This work is licensed under CC BY 4.0 - Read how use or adaptation requires attribution

Calculating Cost of Service Driven by Customer Cloud Unit Economics

As a FinOps engineer working directly with the CTO, our mission was to calculate the Cost-to-Serve for each customer purchasing product Tier A. We faced significant challenges in Tier A’s profitability, with the gross margin falling short of our expectations. Our objective was to understand the cost associated with serving each customer and identify behaviors leading to outlier costs.

Personas involved

Our primary focus was on the Finance and Engineering teams, who collaborate to make decisions concerning customers violating our platform’s Terms of Service. To execute this initiative, we engaged professionals from finance, data analytics, product, and infrastructure engineering.

Data considerations

Our main hurdle revolved around data availability, especially in our legacy product stack and allocated infrastructure components. Developing this new metric was pioneering, involving numerous manual and contextual calculations.
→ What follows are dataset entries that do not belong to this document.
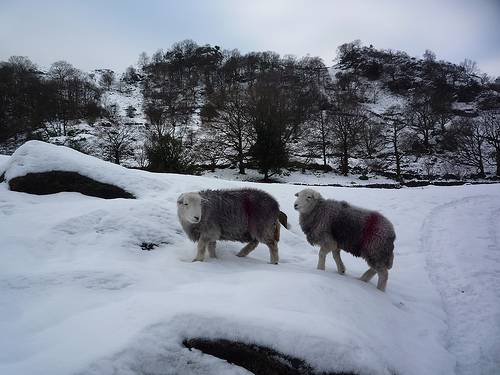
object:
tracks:
[421, 193, 500, 375]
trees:
[0, 38, 497, 181]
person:
[326, 140, 331, 144]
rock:
[0, 168, 136, 198]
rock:
[1, 140, 161, 200]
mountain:
[0, 49, 500, 189]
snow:
[0, 51, 500, 375]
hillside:
[0, 62, 499, 187]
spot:
[241, 193, 255, 231]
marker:
[359, 211, 379, 250]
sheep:
[177, 187, 396, 292]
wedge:
[179, 338, 352, 375]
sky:
[0, 0, 500, 81]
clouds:
[0, 0, 498, 82]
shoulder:
[203, 192, 217, 219]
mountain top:
[331, 46, 477, 77]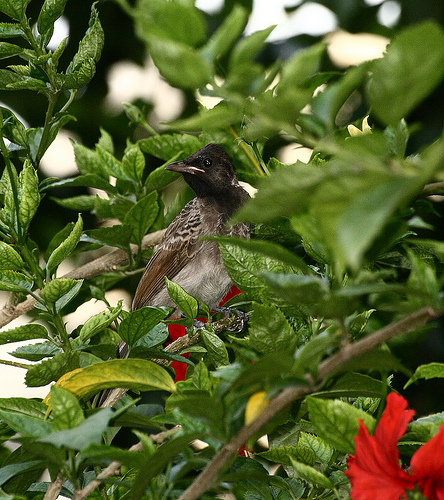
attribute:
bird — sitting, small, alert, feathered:
[117, 141, 262, 346]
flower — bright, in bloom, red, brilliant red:
[338, 387, 444, 494]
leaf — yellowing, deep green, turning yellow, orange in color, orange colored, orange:
[41, 360, 175, 402]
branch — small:
[146, 294, 433, 498]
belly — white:
[157, 233, 255, 315]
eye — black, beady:
[202, 157, 212, 170]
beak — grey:
[165, 157, 207, 173]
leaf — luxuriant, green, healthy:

Many metrics related to resource consumption were missing, presenting challenges both from a metric and resource perspective. Some metrics were calculated manually using raw usage data, such as network throughput per customer and storage usage. For metrics that couldn’t be directly calculated, we had to rely on estimates derived from correlated raw usage data.

Creating an accurate component model of the product and understanding how resource consumption correlated with customer usage demanded a significant investment of time.

Business impact

The implementation of this metric led to an increase in profit margins. Notifying customers about Terms of Service violations resulted in changed behavior or customer removal. More significantly, this exercise sparked executive interest in data-driven decision-making, which had not been a formalized part of our recurring business processes. The emphasis on unit economics also generated more engineering and cost-efficiency questions, contributing to a long-term margin improvement and increased company value.

Maturity levels

Before introducing these metrics, our maturity level was low across the board, with the exception of the on-premises legacy stack, where all FinOps principles were in the PRE-crawl stage. After implementing the metrics, we achieved a “Walk” level across the board, except for the on-premises legacy stack, where we reached the “Crawl” stage.